Carolyne Zinko, Chronicle Staff Writer
Aug. 28, 2004
When they bought a stately 78-year-old brick home in St. Helena five years ago, Athena and Timothy Blackburn found that it came on a plot that offered a modern — that is to say, low-maintenance — sensibility.
The front yard, separated from Main Street by a brick wall, had trees and a thick blanket of ivy. A tennis court took up an entire side yard, and a gravel patch and a blah-looking fountain greeted guests at the front door.
But the Blackburns, who split their time between the Wine Country and a home on Nob Hill, weren’t interested in the no-fuss approach. It didn’t fit their sensibilities as arts patrons, or the sensibilities of the three-story house built in 1921, which from 1940 to 1976 was the home of decorated World War II Adm. John Benedict McGovern, also a St. Helena mayor. (His daughter told the Blackburns that lively parties were held in the basement during blackout conditions in wartime.)

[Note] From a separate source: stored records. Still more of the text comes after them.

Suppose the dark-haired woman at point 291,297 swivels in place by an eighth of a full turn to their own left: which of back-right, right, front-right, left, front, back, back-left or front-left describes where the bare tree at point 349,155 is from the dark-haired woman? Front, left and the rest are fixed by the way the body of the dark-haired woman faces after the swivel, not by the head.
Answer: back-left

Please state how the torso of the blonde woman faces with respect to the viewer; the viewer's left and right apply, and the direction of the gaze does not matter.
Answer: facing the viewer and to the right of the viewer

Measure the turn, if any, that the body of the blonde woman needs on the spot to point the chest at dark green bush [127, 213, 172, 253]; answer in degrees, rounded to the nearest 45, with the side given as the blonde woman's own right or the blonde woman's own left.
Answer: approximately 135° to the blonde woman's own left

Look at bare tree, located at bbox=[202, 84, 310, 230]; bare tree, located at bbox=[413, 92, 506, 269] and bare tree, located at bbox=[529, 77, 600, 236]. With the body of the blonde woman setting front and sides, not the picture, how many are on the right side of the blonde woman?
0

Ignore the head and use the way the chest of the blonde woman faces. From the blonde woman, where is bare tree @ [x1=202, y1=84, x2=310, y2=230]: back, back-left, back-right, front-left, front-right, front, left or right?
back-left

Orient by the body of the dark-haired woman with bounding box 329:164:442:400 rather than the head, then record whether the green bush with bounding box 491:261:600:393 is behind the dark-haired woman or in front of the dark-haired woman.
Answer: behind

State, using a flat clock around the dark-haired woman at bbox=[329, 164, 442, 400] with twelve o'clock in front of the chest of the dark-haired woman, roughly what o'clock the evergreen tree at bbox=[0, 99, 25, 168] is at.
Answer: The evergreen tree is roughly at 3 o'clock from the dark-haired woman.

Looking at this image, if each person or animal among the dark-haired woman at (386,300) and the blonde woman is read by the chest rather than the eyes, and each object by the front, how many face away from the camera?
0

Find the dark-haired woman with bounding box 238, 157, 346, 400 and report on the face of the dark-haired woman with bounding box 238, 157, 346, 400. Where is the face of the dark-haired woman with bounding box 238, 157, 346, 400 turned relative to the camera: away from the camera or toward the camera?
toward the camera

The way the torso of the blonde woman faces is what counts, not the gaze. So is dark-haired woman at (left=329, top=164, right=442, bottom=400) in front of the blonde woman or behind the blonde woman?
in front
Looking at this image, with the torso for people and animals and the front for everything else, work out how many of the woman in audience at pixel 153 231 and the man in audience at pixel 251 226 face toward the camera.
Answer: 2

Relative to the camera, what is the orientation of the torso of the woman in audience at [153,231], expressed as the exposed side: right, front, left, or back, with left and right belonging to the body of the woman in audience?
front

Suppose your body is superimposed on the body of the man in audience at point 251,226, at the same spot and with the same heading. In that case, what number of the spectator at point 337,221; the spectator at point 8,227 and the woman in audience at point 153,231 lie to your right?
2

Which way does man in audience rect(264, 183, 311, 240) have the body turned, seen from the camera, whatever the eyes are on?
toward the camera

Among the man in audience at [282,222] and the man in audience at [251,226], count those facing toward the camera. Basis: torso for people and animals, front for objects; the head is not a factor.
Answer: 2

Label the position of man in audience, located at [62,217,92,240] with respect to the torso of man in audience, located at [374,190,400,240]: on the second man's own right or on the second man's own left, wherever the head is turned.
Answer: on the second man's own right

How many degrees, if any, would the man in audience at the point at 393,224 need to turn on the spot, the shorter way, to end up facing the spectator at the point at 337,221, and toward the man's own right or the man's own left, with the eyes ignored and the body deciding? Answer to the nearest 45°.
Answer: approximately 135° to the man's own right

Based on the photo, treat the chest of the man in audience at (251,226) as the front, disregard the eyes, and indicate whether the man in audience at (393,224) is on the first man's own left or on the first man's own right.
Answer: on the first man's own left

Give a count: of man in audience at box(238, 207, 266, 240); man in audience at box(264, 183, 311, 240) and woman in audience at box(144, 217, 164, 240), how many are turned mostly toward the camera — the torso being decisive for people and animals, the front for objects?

To visit the property today is to go back to a grander time, especially when the Blackburns entertain 70 to 80 guests on the new lawn, amid lush plantings and bursts of color.
“I want to see beauty,” said Athena Blackburn, a longtime Bay Area resident who grew up in Beirut, where high-rise apartments were the norm. “We take a tour every single morning to see what new flower has come up.”